§ **EXTRAIT CITÉ**:

Mais si le Teatro de la Zarzuela reste fidèle à sa vocation, celle de la mise en valeur du répertoire dont il porte glorieusement le nom, il sait se renouveler. C’est ainsi que Daniel Bianco vient de prendre ses fonctions comme directeur de l’institution madrilène depuis le début de cette saison, succédant à Paolo Pinamonti (appelé aux destinées du Teatro San Carlo de Naples), avec des idées neuves. Daniel Bianco s’était fait un nom jusque-là comme scénographe, en tant qu’assistant notamment d’Emilio Sagi, maître en zarzuela s’il en est, mais aussi comme directeur adjoint (toujours avec Sagi) du Teatro Arriaga de Bilbao. Pour dire qu’il a été à bonne école.

§ **TÂCHE**:
D'après l'extrait cité, répondez brièvement :
(a) Qui Daniel Bianco remplace-t-il à la tête du Teatro de la Zarzuela ?
(b) Quel théâtre ce prédécesseur est-il parti diriger ?
(c) De quel théâtre Daniel Bianco a-t-il été directeur adjoint ?

§ **DONNÉES BRUTES**:

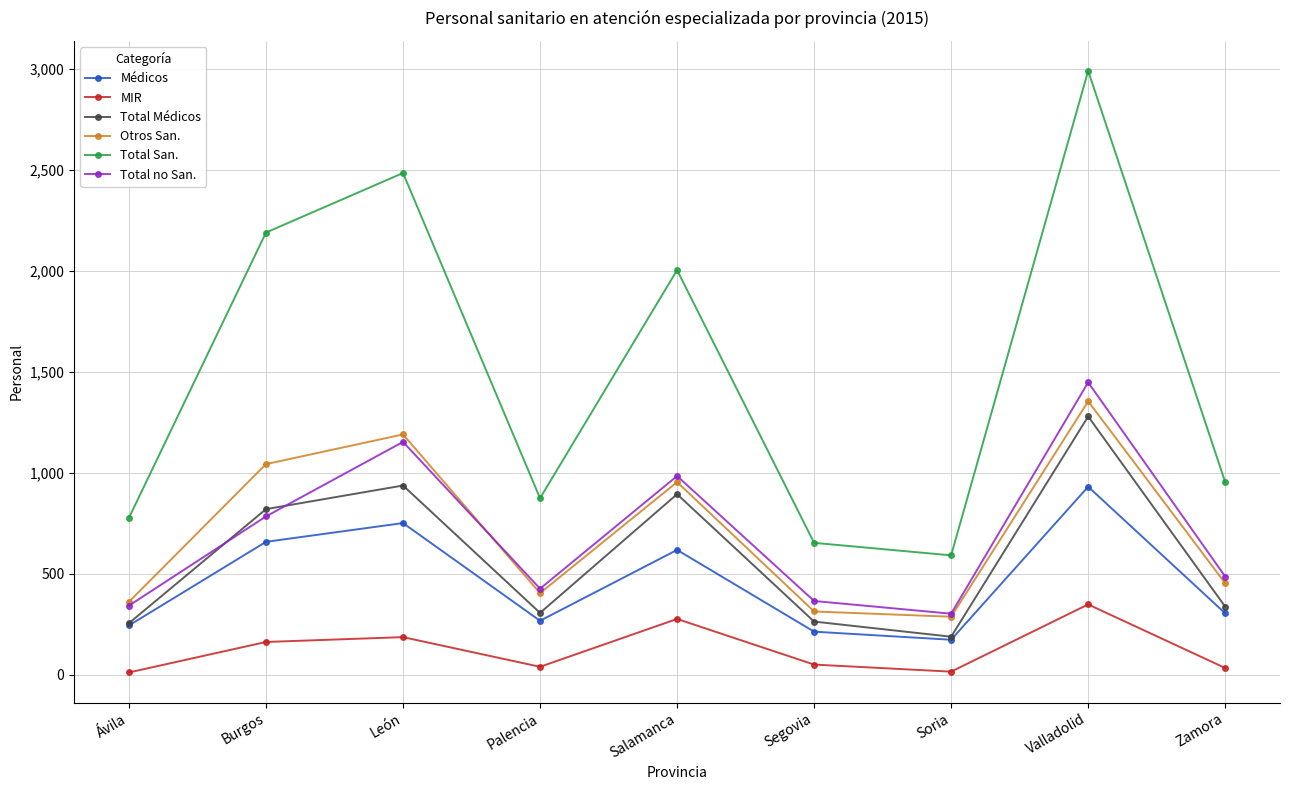

What is the difference between the maximum and minimum values in the Otros San. series?

1067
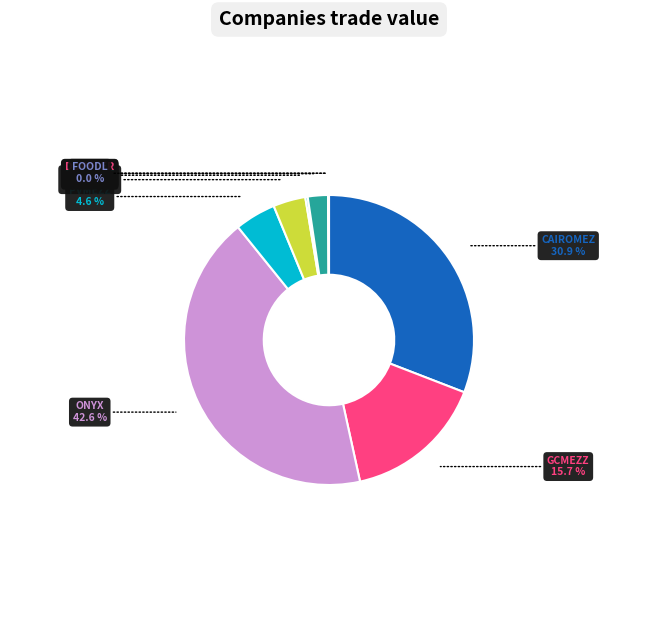

The CAIROMEZ slice represents 31% of the pie. True or false?

True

§ **EXERCICE CORRIGÉ**:
(a) Paolo Pinamonti.
(b) Le Teatro San Carlo de Naples.
(c) Le Teatro Arriaga de Bilbao.